Ehlers, et al. [6] had found 5 mmHg change in IOP for 70 μm of CCT variation. Doughty and Zaman [20] in their metaanalysis, had reported the relationship as 2.5 mmHg IOP change per 50 mm CCT variation. In our study, prostaglandin analogues decreased CCT values at around 30 μm accounting for 2.14 and 1.50 mmHg falsely lower IOP values according to Ehlers and Doughty IOP correction formulas, respectively. Similarly, we found both baseline and final CCT were positively correlated with the baseline and final IOP in glaucoma group.
In a metaanaliz study, the prostaglandins, as a class, demonstrated the greatest decrease in pressure from untreated baseline [21]. Among the 3 prostaglandins, bimatoprost (29%) and travoprost (27%) showed the greatest reduction compared with latanoprost (24%). We observed that the reduction of IOP from baseline was 28.1% in latanoprost group, 29.8% in bimatoprost group and 30.4% in travoprost group.
There are some limitations to this study. In particular, it is limited by its retrospective design and by small patient numbers. We evaluated only the long-term effect of prostaglandin analogues on central corneal thickness (CCT) in patients with glaucoma. We could not assess whether the thinning of CCT has an effect on glaucoma progression, due to lack of data.

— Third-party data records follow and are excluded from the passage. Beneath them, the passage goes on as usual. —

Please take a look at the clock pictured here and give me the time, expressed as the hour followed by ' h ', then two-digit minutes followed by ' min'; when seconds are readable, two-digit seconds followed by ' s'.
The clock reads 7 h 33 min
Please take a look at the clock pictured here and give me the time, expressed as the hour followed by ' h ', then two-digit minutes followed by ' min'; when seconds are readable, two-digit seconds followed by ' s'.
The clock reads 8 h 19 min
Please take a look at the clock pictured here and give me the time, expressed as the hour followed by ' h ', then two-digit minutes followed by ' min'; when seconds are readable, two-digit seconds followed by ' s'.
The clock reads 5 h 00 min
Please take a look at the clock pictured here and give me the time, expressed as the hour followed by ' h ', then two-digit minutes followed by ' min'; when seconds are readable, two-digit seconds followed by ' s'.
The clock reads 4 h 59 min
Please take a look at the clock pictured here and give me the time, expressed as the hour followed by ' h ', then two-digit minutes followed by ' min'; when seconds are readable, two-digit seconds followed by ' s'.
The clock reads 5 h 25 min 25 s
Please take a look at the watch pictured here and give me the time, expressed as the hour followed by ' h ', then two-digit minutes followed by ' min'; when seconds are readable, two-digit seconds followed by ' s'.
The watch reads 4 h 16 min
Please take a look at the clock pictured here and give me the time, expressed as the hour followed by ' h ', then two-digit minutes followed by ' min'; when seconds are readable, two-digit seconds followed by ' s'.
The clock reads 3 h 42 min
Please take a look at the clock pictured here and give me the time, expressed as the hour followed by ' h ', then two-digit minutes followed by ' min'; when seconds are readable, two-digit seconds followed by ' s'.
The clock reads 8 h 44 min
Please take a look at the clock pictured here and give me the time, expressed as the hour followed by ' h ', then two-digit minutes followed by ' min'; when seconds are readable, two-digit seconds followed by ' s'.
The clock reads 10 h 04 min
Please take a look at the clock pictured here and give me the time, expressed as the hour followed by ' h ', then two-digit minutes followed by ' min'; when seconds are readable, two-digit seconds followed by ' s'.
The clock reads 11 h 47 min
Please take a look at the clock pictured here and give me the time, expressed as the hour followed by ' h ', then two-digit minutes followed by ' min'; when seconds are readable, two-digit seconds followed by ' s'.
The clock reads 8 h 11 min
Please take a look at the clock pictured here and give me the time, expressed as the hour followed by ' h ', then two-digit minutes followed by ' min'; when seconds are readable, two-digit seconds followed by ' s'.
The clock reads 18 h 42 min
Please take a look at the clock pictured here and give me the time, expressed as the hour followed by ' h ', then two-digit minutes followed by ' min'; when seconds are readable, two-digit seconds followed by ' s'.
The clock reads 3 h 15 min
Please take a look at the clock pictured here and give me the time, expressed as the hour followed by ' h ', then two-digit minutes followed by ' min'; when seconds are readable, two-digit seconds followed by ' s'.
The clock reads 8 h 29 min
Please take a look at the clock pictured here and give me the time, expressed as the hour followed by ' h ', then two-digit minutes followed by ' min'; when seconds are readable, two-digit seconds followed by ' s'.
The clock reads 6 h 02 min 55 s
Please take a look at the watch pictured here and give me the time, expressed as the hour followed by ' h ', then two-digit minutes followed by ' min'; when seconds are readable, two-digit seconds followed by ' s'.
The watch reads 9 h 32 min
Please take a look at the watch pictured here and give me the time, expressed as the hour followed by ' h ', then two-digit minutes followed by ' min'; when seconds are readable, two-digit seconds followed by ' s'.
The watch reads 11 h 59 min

In summary, PG analogues significantly reduced CCT in glaucoma patients after 5 years of treatment. The effect of prostaglandin analogue drops on the corneal thickness and the potential impact on the measurement of the IOP should thus be carefully considered in the clinical setting, especially when these drugs are administered over an extended period of time.
No financial support was received for this submission.
None of the authors has conflict of interest with the submission.